> [Task statement]:
Make an exact copy of all the records.

> [Data excerpts]:
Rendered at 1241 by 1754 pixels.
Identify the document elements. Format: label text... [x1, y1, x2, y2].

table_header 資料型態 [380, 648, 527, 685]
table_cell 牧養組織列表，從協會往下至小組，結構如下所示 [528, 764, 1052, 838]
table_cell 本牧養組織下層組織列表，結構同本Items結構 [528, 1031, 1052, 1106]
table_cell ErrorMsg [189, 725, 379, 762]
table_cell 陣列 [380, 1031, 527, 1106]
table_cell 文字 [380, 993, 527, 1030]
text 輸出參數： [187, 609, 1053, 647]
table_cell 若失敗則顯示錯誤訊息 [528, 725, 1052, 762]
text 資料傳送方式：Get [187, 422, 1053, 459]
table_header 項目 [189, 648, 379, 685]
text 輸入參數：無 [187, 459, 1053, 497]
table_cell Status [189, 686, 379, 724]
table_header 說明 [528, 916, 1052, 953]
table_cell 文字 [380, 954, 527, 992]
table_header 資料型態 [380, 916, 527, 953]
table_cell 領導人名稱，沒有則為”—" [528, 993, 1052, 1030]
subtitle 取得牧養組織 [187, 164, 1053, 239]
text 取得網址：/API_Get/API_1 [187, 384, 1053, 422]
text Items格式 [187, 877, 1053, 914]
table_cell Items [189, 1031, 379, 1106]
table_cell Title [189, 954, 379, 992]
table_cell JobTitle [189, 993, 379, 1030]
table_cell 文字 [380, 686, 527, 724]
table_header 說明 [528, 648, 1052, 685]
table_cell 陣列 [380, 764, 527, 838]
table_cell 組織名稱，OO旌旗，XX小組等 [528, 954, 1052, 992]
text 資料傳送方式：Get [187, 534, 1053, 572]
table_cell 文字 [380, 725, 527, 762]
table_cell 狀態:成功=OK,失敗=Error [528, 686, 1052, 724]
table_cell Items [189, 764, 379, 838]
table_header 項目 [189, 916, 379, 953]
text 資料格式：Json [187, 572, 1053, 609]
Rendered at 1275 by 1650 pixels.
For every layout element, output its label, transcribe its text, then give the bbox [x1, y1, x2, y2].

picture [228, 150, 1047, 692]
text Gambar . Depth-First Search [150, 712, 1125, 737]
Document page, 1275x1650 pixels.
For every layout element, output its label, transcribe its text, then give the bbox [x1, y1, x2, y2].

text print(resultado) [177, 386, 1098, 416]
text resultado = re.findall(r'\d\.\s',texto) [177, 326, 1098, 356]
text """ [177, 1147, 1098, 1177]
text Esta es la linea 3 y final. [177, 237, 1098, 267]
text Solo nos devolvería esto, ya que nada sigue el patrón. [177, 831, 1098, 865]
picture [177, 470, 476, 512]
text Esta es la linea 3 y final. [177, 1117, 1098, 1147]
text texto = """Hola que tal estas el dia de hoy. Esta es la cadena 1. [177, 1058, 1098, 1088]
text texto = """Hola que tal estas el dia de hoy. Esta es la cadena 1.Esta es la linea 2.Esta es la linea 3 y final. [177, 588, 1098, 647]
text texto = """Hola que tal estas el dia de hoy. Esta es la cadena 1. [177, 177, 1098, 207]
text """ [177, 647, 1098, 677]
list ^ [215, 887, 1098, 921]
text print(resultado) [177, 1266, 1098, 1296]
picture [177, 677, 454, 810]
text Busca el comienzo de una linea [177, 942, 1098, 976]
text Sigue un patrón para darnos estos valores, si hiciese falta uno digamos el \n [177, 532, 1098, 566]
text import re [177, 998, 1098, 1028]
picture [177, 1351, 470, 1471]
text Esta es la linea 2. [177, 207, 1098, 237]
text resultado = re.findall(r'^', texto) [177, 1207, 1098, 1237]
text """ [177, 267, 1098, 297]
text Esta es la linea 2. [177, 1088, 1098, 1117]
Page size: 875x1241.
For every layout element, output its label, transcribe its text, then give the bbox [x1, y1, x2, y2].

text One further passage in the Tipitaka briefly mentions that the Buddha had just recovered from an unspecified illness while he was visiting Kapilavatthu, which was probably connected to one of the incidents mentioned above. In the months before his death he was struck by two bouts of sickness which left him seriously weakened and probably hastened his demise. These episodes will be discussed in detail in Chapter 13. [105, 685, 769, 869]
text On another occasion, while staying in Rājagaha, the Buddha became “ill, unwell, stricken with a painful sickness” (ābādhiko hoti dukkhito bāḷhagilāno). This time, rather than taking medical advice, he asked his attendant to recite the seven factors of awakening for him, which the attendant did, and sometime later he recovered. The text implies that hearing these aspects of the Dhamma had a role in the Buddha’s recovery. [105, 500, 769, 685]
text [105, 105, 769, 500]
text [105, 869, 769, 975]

> [Task answer]:
Rendered at 1241 by 1754 pixels.
Identify the document elements. Format: label text... [x1, y1, x2, y2].

table_header 資料型態 [380, 648, 527, 685]
table_cell 牧養組織列表，從協會往下至小組，結構如下所示 [528, 764, 1052, 838]
table_cell 本牧養組織下層組織列表，結構同本Items結構 [528, 1031, 1052, 1106]
table_cell ErrorMsg [189, 725, 379, 762]
table_cell 陣列 [380, 1031, 527, 1106]
table_cell 文字 [380, 993, 527, 1030]
text 輸出參數： [187, 609, 1053, 647]
table_cell 若失敗則顯示錯誤訊息 [528, 725, 1052, 762]
text 資料傳送方式：Get [187, 422, 1053, 459]
table_header 項目 [189, 648, 379, 685]
text 輸入參數：無 [187, 459, 1053, 497]
table_cell Status [189, 686, 379, 724]
table_header 說明 [528, 916, 1052, 953]
table_cell 文字 [380, 954, 527, 992]
table_header 資料型態 [380, 916, 527, 953]
table_cell 領導人名稱，沒有則為”—" [528, 993, 1052, 1030]
subtitle 取得牧養組織 [187, 164, 1053, 239]
text 取得網址：/API_Get/API_1 [187, 384, 1053, 422]
text Items格式 [187, 877, 1053, 914]
table_cell Items [189, 1031, 379, 1106]
table_cell Title [189, 954, 379, 992]
table_cell JobTitle [189, 993, 379, 1030]
table_cell 文字 [380, 686, 527, 724]
table_header 說明 [528, 648, 1052, 685]
table_cell 陣列 [380, 764, 527, 838]
table_cell 組織名稱，OO旌旗，XX小組等 [528, 954, 1052, 992]
text 資料傳送方式：Get [187, 534, 1053, 572]
table_cell 文字 [380, 725, 527, 762]
table_cell 狀態:成功=OK,失敗=Error [528, 686, 1052, 724]
table_cell Items [189, 764, 379, 838]
table_header 項目 [189, 916, 379, 953]
text 資料格式：Json [187, 572, 1053, 609]
Rendered at 1275 by 1650 pixels.
For every layout element, output its label, transcribe its text, then give the bbox [x1, y1, x2, y2].

picture [228, 150, 1047, 692]
text Gambar . Depth-First Search [150, 712, 1125, 737]
Document page, 1275x1650 pixels.
For every layout element, output its label, transcribe its text, then give the bbox [x1, y1, x2, y2].

text print(resultado) [177, 386, 1098, 416]
text resultado = re.findall(r'\d\.\s',texto) [177, 326, 1098, 356]
text """ [177, 1147, 1098, 1177]
text Esta es la linea 3 y final. [177, 237, 1098, 267]
text Solo nos devolvería esto, ya que nada sigue el patrón. [177, 831, 1098, 865]
picture [177, 470, 476, 512]
text Esta es la linea 3 y final. [177, 1117, 1098, 1147]
text texto = """Hola que tal estas el dia de hoy. Esta es la cadena 1. [177, 1058, 1098, 1088]
text texto = """Hola que tal estas el dia de hoy. Esta es la cadena 1.Esta es la linea 2.Esta es la linea 3 y final. [177, 588, 1098, 647]
text texto = """Hola que tal estas el dia de hoy. Esta es la cadena 1. [177, 177, 1098, 207]
text """ [177, 647, 1098, 677]
list ^ [215, 887, 1098, 921]
text print(resultado) [177, 1266, 1098, 1296]
picture [177, 677, 454, 810]
text Busca el comienzo de una linea [177, 942, 1098, 976]
text Sigue un patrón para darnos estos valores, si hiciese falta uno digamos el \n [177, 532, 1098, 566]
text import re [177, 998, 1098, 1028]
picture [177, 1351, 470, 1471]
text Esta es la linea 2. [177, 207, 1098, 237]
text resultado = re.findall(r'^', texto) [177, 1207, 1098, 1237]
text """ [177, 267, 1098, 297]
text Esta es la linea 2. [177, 1088, 1098, 1117]
Page size: 875x1241.
For every layout element, output its label, transcribe its text, then give the bbox [x1, y1, x2, y2].

text One further passage in the Tipitaka briefly mentions that the Buddha had just recovered from an unspecified illness while he was visiting Kapilavatthu, which was probably connected to one of the incidents mentioned above. In the months before his death he was struck by two bouts of sickness which left him seriously weakened and probably hastened his demise. These episodes will be discussed in detail in Chapter 13. [105, 685, 769, 869]
text On another occasion, while staying in Rājagaha, the Buddha became “ill, unwell, stricken with a painful sickness” (ābādhiko hoti dukkhito bāḷhagilāno). This time, rather than taking medical advice, he asked his attendant to recite the seven factors of awakening for him, which the attendant did, and sometime later he recovered. The text implies that hearing these aspects of the Dhamma had a role in the Buddha’s recovery. [105, 500, 769, 685]
text [105, 105, 769, 500]
text [105, 869, 769, 975]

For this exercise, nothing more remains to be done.